╔══

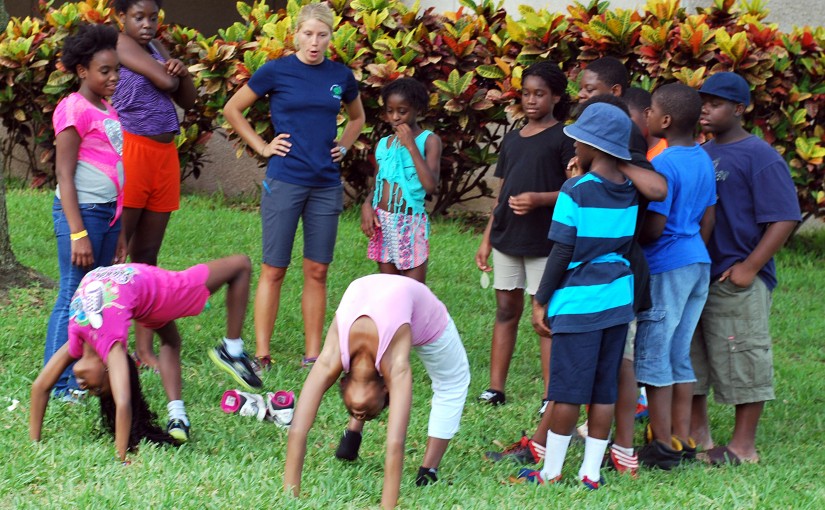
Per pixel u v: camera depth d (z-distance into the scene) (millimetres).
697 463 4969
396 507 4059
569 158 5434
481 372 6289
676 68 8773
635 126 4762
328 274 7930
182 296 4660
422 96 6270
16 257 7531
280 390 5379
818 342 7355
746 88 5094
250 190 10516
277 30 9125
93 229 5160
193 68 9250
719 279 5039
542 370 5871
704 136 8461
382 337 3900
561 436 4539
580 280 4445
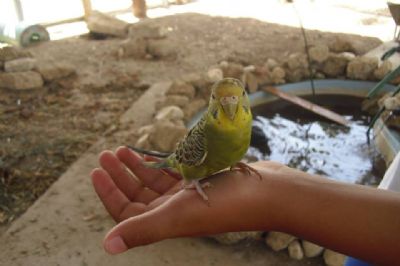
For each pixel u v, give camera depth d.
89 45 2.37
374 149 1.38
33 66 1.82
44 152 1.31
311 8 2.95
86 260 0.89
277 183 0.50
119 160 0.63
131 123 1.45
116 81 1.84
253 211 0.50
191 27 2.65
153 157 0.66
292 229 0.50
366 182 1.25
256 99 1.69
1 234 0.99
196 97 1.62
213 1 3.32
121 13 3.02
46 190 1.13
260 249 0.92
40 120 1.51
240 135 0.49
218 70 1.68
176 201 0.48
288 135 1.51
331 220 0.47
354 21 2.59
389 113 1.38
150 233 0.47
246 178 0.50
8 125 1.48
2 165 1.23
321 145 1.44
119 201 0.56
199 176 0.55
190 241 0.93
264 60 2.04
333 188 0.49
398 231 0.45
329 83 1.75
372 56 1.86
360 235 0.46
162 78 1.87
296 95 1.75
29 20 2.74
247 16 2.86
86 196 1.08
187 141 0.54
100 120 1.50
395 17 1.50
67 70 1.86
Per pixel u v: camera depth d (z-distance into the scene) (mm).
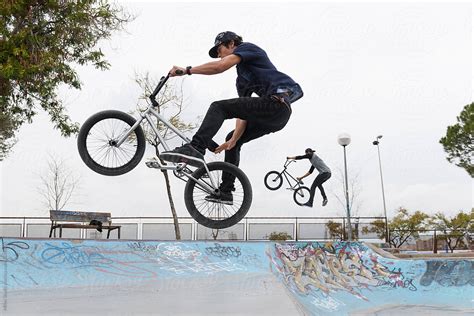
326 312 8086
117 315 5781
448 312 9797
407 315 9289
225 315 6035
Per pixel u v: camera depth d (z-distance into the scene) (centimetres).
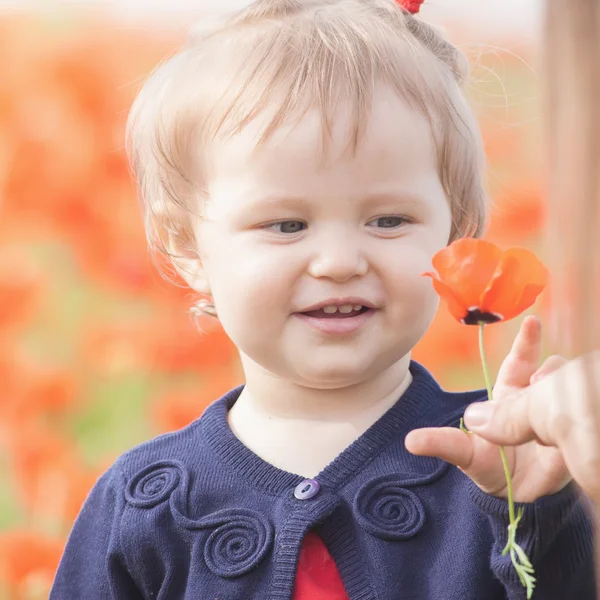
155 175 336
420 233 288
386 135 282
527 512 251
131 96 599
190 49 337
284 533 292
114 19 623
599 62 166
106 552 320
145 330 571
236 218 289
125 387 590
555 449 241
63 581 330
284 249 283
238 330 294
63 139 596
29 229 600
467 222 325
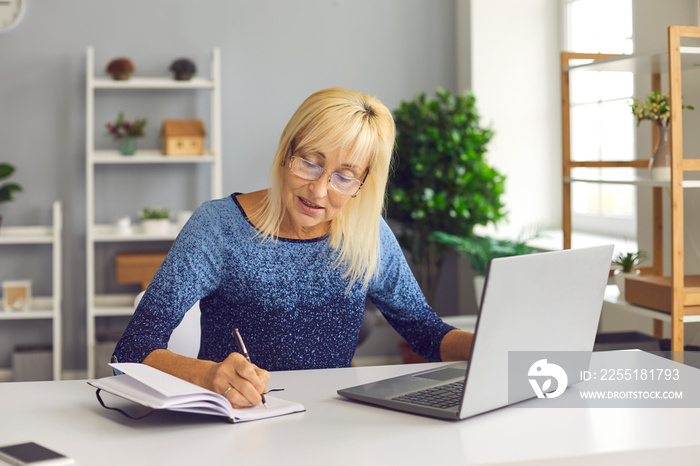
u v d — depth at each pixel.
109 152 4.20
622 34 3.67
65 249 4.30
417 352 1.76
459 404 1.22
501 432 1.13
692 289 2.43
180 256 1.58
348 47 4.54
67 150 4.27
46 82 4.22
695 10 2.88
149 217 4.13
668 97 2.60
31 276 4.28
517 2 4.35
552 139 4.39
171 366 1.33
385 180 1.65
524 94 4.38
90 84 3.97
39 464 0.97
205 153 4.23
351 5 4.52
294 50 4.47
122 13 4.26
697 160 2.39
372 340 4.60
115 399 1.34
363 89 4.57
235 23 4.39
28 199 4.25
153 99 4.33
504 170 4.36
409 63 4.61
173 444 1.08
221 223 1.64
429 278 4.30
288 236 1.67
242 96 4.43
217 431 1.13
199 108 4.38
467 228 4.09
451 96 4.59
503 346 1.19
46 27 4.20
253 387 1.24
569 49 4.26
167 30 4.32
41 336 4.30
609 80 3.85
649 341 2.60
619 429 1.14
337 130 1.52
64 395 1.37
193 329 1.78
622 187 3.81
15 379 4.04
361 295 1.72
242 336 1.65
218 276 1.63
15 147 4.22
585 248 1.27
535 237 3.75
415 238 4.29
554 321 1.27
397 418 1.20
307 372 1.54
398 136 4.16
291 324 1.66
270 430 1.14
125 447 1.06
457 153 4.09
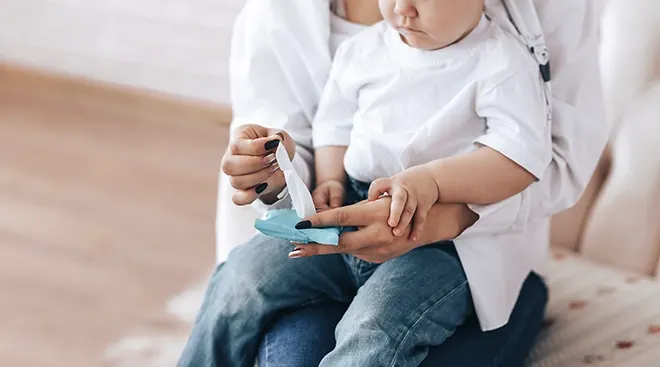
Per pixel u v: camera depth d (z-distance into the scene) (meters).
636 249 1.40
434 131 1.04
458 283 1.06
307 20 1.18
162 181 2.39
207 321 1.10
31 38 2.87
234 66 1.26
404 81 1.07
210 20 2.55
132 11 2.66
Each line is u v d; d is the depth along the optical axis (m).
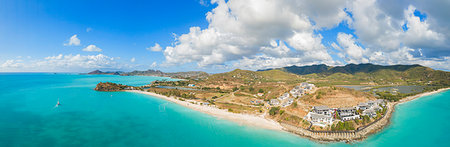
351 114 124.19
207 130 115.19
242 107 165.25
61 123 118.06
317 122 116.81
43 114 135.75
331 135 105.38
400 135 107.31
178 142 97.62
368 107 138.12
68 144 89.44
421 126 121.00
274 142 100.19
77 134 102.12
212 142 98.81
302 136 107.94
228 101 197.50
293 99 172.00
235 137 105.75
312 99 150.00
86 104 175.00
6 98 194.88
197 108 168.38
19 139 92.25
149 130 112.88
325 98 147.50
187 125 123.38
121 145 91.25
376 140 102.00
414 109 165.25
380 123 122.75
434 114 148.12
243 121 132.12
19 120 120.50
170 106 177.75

╚══

__ABOUT THIS EXERCISE__
Your answer should be every line from the material above in which the word "camera" appears.

__WRITTEN RESPONSE__
Per pixel u v: camera depth d (z-distance into the scene) (millimetres).
For each pixel u v, give camera depth d.
Per pixel u v: camera depth d (z-distance into the scene) (mm).
Per pixel u v: camera depth d (z-distance into the scene) (centimetres).
Per pixel u v: camera depth d (z-distance into the scene) (meters).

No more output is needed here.